Task A —
According to the boiler upgrade passage, how many tons of wood waste does the Blandin paper mill supply to the power plant each day?
Task B —
From the boiler upgrade passage, return the section that opens with the words containing "The Jansen OFA" and closes with "boiler in Duluth.".

Exercise passage —
_ _ _ _ _ _ _
The system came on line, we discovered a few glitches, did some tuning of the control algorithms, and everything was up and running within a few days.
The control system now operates the air systems in cascade mode; that is, air flow adjusts automatically according to demand and fuel conditions, and under-grate air is now used to improve the unit's speed of response to load swings. Fuel control remains in cascade mode, and fuel is controlled according to cost priorities.
The Jansen OFA system is leveraged by the DeltaV SmartProcess Boiler controls to deliver proper air placement for optimized combustion throughout the entire load range, and boiler start-up is also automated.
The upgrades have yielded a boiler process that operates more efficiently and with less required operator intervention, all while remaining in strict compliance with all regulations and process constraints. As with any process, more efficient and automatic operation will result in less required maintenance and lower overall lifecycle costs.
Because of the success of the project, a similar system is being developed to control the second boiler in Duluth.
The Duluth project began in the summer of 2010, and progress was so encouraging that Minnesota Power decided to begin a similar project in May 2010 at the Rapids Energy Center (REC) in Grand Rapids, Minn., to improve controls of the steam header (Figure 3).
REC provides steam, air and electrical power to the nearby Blandin paper mill—and the mill supplies 300 tons of wood waste daily to the power plant. At REC, steam is the main product and power to the grid is a byproduct.
Like Duluth, the Grand Rapids plant had older technology, some of which was piecemealed together, and its operation required frequent manual intervention by our operators. The mill's steam demand varied widely, making control of the steam header very difficult.
Another issue with the plant operating routine was that a sudden drop in steam demand from the paper mill was often met by diverting steam to the atmosphere. A main goal of any upgrades would be to divert this excess steam to the condensing turbines in order to generate the maximum amount of power at all times.
Reliable and efficient operation of the steam header was dependent upon the skill of the operator, and efficiency varied from operator to operator. Our goal was to automate control of the steam header, to deliver as much steam as possible to the turbines in order to generate as much power as possible, and allow for the operators to focus on the cause of the header upset versus reacting to the problem.
_ _ _ _ _ _ _
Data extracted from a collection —
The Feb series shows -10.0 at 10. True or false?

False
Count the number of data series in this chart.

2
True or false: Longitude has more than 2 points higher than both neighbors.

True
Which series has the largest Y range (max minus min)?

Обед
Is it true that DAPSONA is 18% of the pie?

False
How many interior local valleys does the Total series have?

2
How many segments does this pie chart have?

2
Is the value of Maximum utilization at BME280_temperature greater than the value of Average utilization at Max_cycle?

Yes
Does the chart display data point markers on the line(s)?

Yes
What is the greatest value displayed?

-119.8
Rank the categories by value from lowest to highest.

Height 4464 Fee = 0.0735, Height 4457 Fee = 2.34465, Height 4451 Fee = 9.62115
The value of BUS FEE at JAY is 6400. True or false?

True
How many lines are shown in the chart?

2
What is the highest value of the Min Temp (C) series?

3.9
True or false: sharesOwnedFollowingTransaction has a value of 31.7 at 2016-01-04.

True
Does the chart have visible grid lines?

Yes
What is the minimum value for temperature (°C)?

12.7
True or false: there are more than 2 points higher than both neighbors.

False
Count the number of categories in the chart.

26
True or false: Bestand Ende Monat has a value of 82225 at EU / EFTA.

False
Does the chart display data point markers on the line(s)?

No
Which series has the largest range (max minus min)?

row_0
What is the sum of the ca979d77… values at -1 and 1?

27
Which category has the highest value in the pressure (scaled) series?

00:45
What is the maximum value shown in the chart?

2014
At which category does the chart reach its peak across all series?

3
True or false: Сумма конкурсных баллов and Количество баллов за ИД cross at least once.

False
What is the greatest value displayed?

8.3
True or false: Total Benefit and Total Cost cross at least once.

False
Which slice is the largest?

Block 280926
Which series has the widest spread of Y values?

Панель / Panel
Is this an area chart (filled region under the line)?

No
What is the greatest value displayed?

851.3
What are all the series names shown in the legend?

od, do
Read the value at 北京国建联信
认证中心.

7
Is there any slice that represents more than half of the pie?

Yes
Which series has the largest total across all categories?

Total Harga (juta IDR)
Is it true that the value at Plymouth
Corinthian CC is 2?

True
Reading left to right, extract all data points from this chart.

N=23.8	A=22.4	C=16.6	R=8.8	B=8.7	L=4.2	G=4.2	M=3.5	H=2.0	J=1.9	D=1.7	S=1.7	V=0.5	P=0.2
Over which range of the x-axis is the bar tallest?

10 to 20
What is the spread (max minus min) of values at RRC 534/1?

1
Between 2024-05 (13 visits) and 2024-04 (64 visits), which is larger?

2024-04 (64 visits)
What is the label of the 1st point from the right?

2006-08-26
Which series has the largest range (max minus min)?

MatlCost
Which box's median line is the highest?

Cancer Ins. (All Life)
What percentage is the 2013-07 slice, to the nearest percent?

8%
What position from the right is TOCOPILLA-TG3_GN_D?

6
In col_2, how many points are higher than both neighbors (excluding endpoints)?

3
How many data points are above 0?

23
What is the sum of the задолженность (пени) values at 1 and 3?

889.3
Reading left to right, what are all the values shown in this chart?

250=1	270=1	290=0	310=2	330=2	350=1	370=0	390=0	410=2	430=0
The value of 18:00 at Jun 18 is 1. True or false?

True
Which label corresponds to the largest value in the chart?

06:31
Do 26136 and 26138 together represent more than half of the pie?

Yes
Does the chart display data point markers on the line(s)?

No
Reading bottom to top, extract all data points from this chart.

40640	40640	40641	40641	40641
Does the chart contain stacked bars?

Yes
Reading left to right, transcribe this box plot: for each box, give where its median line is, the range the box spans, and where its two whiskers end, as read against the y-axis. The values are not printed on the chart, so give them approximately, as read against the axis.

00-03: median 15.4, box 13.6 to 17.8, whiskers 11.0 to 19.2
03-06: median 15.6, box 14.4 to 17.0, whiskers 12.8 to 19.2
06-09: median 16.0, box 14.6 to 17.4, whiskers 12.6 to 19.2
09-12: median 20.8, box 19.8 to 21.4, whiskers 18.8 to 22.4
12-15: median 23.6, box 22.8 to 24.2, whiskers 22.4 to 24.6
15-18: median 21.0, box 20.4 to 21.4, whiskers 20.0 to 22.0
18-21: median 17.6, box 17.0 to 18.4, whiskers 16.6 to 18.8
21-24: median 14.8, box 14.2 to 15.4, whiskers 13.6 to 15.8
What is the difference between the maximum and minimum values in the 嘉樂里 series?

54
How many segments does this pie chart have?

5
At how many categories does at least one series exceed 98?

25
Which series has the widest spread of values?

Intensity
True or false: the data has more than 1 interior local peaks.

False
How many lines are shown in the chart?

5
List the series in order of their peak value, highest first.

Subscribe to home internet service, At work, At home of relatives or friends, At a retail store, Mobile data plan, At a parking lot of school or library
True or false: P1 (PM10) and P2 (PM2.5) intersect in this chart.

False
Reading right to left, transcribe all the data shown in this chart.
_ _ _ _ _ _ _
Solution A —
300 tons

Solution B —
The Jansen OFA system is leveraged by the DeltaV SmartProcess Boiler controls to deliver proper air placement for optimized combustion throughout the entire load range, and boiler start-up is also automated.
The upgrades have yielded a boiler process that operates more efficiently and with less required operator intervention, all while remaining in strict compliance with all regulations and process constraints. As with any process, more efficient and automatic operation will result in less required maintenance and lower overall lifecycle costs.
Because of the success of the project, a similar system is being developed to control the second boiler in Duluth.